_Problem statement_
When you respond, restate each record exactly as it is given.

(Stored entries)
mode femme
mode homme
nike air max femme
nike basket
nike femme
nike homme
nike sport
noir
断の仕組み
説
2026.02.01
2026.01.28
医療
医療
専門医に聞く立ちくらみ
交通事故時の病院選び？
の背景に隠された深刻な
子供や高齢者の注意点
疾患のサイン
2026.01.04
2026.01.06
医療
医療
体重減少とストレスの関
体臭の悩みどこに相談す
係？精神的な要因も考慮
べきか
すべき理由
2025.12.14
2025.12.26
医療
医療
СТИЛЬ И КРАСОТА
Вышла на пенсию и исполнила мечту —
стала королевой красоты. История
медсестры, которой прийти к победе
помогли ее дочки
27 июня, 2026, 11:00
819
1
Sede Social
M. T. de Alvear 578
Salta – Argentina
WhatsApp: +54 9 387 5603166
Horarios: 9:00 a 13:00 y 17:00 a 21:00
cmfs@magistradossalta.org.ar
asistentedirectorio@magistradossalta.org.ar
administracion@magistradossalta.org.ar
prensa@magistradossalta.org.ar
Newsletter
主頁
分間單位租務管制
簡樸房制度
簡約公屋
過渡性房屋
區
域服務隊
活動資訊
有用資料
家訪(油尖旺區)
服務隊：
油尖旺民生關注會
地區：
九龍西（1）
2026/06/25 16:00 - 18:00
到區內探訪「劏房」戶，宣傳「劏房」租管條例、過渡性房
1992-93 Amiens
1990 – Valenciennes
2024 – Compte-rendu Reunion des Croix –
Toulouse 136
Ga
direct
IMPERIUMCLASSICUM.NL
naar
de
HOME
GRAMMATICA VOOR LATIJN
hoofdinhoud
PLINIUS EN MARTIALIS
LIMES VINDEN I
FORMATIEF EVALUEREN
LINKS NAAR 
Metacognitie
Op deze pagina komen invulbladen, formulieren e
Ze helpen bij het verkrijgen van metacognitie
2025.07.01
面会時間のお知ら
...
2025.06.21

_Result of the task_
mode femme
mode homme
nike air max femme
nike basket
nike femme
nike homme
nike sport
noir
断の仕組み
説
2026.02.01
2026.01.28
医療
医療
専門医に聞く立ちくらみ
交通事故時の病院選び？
の背景に隠された深刻な
子供や高齢者の注意点
疾患のサイン
2026.01.04
2026.01.06
医療
医療
体重減少とストレスの関
体臭の悩みどこに相談す
係？精神的な要因も考慮
べきか
すべき理由
2025.12.14
2025.12.26
医療
医療
СТИЛЬ И КРАСОТА
Вышла на пенсию и исполнила мечту —
стала королевой красоты. История
медсестры, которой прийти к победе
помогли ее дочки
27 июня, 2026, 11:00
819
1
Sede Social
M. T. de Alvear 578
Salta – Argentina
WhatsApp: +54 9 387 5603166
Horarios: 9:00 a 13:00 y 17:00 a 21:00
cmfs@magistradossalta.org.ar
asistentedirectorio@magistradossalta.org.ar
administracion@magistradossalta.org.ar
prensa@magistradossalta.org.ar
Newsletter
主頁
分間單位租務管制
簡樸房制度
簡約公屋
過渡性房屋
區
域服務隊
活動資訊
有用資料
家訪(油尖旺區)
服務隊：
油尖旺民生關注會
地區：
九龍西（1）
2026/06/25 16:00 - 18:00
到區內探訪「劏房」戶，宣傳「劏房」租管條例、過渡性房
1992-93 Amiens
1990 – Valenciennes
2024 – Compte-rendu Reunion des Croix –
Toulouse 136
Ga
direct
IMPERIUMCLASSICUM.NL
naar
de
HOME
GRAMMATICA VOOR LATIJN
hoofdinhoud
PLINIUS EN MARTIALIS
LIMES VINDEN I
FORMATIEF EVALUEREN
LINKS NAAR 
Metacognitie
Op deze pagina komen invulbladen, formulieren e
Ze helpen bij het verkrijgen van metacognitie
2025.07.01
面会時間のお知ら
...
2025.06.21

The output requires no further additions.